All of the above committed attacks because they were occupied, because their liberty and their rights had been stolen from them, because they had been severely abused by the occupiers’ acts of prevention and deterrence.

For example, think of the common Israeli practice of raiding homes in the middle of the night, pulling youngsters out of their beds, beating them up and handing them over to investigators who threaten them and put them through the wringer. How many terror attacks has this practice prevented and how many has it given rise to?

Or the lovely custom of demolishing the homes of innocent people because someone in the family was involved in a terror attack. This surely deters people.

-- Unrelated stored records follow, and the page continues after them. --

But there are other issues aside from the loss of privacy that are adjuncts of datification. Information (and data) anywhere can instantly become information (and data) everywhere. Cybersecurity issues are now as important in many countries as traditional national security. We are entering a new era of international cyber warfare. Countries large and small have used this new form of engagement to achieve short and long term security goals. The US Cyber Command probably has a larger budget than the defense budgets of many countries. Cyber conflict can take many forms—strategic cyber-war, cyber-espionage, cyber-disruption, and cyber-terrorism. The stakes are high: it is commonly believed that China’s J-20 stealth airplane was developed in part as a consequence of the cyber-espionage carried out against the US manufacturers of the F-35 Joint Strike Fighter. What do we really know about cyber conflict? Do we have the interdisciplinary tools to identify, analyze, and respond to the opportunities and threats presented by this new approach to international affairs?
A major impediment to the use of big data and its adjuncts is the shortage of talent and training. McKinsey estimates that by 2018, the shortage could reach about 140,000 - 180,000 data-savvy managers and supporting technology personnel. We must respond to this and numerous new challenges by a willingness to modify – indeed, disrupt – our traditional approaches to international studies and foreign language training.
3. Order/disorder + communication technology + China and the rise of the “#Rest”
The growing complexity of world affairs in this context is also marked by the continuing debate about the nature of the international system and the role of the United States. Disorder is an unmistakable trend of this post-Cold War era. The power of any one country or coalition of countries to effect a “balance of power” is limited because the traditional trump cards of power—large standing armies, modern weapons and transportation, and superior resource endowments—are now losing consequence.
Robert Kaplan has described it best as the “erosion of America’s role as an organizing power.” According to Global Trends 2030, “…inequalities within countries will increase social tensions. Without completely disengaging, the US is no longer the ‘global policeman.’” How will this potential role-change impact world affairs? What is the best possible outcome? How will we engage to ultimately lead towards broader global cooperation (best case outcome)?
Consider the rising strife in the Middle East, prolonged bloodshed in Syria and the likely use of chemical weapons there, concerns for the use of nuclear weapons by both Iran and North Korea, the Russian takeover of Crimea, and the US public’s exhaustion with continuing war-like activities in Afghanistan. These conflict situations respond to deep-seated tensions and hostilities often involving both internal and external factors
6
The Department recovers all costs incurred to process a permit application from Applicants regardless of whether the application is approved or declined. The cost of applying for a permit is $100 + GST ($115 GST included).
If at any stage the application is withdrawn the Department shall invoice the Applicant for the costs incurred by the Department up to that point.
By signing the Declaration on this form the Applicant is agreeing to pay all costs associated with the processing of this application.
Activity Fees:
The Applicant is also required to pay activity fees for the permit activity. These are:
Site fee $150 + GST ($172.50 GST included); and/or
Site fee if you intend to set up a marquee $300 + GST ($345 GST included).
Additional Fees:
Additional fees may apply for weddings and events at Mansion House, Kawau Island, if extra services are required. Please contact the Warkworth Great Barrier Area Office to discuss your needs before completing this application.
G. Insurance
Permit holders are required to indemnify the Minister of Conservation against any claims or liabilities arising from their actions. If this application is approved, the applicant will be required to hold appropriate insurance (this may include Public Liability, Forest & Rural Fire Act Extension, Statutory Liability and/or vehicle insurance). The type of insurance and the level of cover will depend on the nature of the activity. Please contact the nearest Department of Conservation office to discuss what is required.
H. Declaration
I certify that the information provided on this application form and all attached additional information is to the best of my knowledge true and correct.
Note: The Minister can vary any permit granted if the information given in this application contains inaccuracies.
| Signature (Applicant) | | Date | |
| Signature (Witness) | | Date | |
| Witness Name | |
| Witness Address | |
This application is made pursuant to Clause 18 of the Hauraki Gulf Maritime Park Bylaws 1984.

But how many of them will decide to pick up a kitchen knife and avenge the family that was left homeless?

And the regular abuses by the local “captain” of those subject to his arbitrary authority, how many attacks have they foiled and how many have they caused?

And the humiliation of parents in front of their children, and the serial theft of land for punks from the settlements, and the blackmailing of those seeking medical treatment so they’ll act as collaborators, and the denial of work permits, the negation of any chance of a decent life, the endless abuse at the checkpoints, the torture in the interrogation rooms and the dozens of bodies that were taken from their families and kept in refrigerators (Punishment? Evil? Bargaining material? The devil only knows). Not to mention the appalling ease with which killing is done, as if this was just bird-hunting. How many attacks has the aggregation of all these things prevented, and how many has it wrought?

Logic therefore requires that, whenever the politicians laud the number of attacks that have been prevented, the public should also be informed about the other side of the coin. It could go something like this: “In the past few months, the security forces prevented 18 terror attacks, and created pretexts for 179 new terror attacks. Five of those occurred this month. A statement will be made about the other attacks after they are committed.”

This is precisely the trap for every occupier: The more actions it takes “to thwart, prevent and deter,” the more pretexts for attacks these actions create. And the more attacks there are, the more the efforts to thwart, prevent and deter increase. So it goes ad nauseam, until the occupation ends or catastrophe occurs.

Once upon a time, years ago, there was one way out of this vicious cycle – through genocide, as the Spaniards committed with the Aztecs and Incas, the Americans with the Native Americans and the Australians with the Aborigines. To the dismay of many Israelis, this method is no longer in fashion. It has lost its charm. What a shame our current occupation didn’t happen back in the days of Yehoshua Bin-Nun.